2015年11月26日木曜日

この時期のヤマセミつがい2羽の距離はビミョー。  The distance of two crested kingfisher pairs of this time is delicate.

 今日はヤマセミに関してちょっと細かい話をしようと思う。今まで出版されたヤマセミに関する生態に関する書物は非常に少ない。あの野鳥を描かせたら右に出る者のいない伊藤若冲ですら、カワセミは描いてもヤマセミだけは描いていない事からも、江戸時代からなかなか出遭い難い野鳥の一つだったのだろうと推察する。  数少ない記述や、ヤマセミ研究者の方のネット・ブログなどを見ても、ヤマセミは繁殖期を終えると真夏以降次の繁殖期までオス・メスバラバラになり単独行動をすると出ている。

 しかし、たとえそれが人吉球磨エリアに限った特別な事だとしても、そういう単独行動は無く成鳥に関して言えば通年でつがいは一緒に暮らしている。今までの説からすれば年間でも一番バラバラの単独行動をしているはずの今頃、数か所で異なるヤマセミのつがいの距離感を観察できたのでアップしたいと思う。

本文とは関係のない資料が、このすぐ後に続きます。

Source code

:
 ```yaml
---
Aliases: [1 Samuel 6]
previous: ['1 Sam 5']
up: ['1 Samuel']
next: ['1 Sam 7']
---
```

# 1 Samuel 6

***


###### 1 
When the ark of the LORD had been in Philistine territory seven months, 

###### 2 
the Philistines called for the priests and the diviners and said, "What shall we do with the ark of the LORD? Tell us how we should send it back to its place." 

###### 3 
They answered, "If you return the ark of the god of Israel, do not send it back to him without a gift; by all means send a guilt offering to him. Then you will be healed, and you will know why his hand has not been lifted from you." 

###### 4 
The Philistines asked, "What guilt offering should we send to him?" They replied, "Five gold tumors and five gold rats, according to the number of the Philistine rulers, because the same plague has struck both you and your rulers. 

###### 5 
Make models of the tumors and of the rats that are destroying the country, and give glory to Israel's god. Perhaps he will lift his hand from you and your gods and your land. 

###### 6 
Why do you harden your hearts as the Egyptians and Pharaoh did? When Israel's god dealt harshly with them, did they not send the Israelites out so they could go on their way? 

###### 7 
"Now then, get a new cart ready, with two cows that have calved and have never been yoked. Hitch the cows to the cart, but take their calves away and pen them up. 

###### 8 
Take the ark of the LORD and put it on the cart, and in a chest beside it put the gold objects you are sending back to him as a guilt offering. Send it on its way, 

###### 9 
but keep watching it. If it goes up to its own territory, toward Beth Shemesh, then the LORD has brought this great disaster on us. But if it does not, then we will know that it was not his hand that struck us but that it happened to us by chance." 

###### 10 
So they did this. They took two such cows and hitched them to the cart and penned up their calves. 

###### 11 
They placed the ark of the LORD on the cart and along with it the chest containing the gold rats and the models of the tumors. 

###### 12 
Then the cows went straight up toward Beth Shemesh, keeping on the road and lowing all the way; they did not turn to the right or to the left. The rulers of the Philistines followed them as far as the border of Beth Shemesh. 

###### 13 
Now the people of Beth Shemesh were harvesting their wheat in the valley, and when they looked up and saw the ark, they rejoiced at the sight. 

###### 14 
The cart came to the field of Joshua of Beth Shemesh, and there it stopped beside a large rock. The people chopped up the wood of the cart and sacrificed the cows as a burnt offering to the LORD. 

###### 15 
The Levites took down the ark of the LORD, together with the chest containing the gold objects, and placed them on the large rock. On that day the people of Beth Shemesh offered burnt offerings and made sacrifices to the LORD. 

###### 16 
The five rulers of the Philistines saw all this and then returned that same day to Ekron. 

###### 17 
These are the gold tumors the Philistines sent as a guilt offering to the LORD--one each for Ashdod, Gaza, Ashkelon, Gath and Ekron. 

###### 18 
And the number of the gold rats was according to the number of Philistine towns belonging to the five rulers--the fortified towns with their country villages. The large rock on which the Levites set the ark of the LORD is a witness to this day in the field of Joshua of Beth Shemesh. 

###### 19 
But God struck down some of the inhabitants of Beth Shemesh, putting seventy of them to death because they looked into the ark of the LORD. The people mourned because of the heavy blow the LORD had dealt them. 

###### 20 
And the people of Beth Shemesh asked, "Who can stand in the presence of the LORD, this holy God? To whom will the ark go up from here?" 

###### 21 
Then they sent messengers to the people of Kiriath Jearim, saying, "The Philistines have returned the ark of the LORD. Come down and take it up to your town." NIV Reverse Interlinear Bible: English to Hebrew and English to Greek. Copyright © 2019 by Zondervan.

 この時期のヤマセミのつがいは殆ど横に並んで、にっこり笑った写真はまず撮れない。横に並ぼうとしないのだ。どちらかが傍へ行こうとすると、もう一方は声を荒げて逃げ去る!何故だか判らないが、この時期のヤマセミのつがいは何処かつっけんどんだ。しかし基本的な行動は終日一緒なのだから余計わからない。その距離10~20mで一日中一緒に居る。これがまた逆に観察していて非常に面白い。

 
人吉市内では数年前から矢黒神社をテリトリーとする有名な存在のヤマセミ君。観察できるのは矢黒神社にお参りした日の早朝のほんの数分間のみ。日中はまず出遭えない。不思議な事だが、お賽銭をはずむと出遭いやすくなることは統計的に数値が出ている。

その彼がつがいの相手と一緒に居る毎朝の距離感がこれだ。右の樹と左の樹にいる2羽のヤマセミがご覧いただけるだろうか?白く写っているのがそれ。

左の枝に留まっているオスのヤマセミ君へメスが近寄って一緒の枝に留まろうとする。

せっかくメスが来てくれたのに、オスのヤマセミ君はご覧のとおり逃げてしまった。

こちらは同じ日の川辺川のヤマセミつがいの距離関係。右上の木の枝と左下の岩の上のヤマセミがご覧いただけよう。この時期、これ以上近づくことはまずない。

まったく同じ状況は、球磨川本流のつがいでも見て取れた。一日でこういう場面を撮影できるのはやはり5年間通い詰めた事と、毎日ヤマセミ達の情報を送って下さる古江之人さんと辻正彦先生のご協力の賜物。

今日はお互い近寄ってもこの距離が精いっぱいだった。これが何故なのか?この先解明できるかどうか判らないが、年中一緒だと息が詰まるのだろうか?まさか人間の夫婦とは違うと思うのだが摩訶不思議だ。

昨日は、球磨川本流あさぎり町のつがい、錦町のつがい、人吉市内のつがい2組、支流万江川のつがい、支流川辺川のつがい、全て似たような状況で撮影できているので間違いないと思う。支流胸川のヤマセミのみ夕方一羽で架線に留まり鳴いていたが、鳴いていたという事はつがいのもう一羽が傍に居るという事だろうと思う。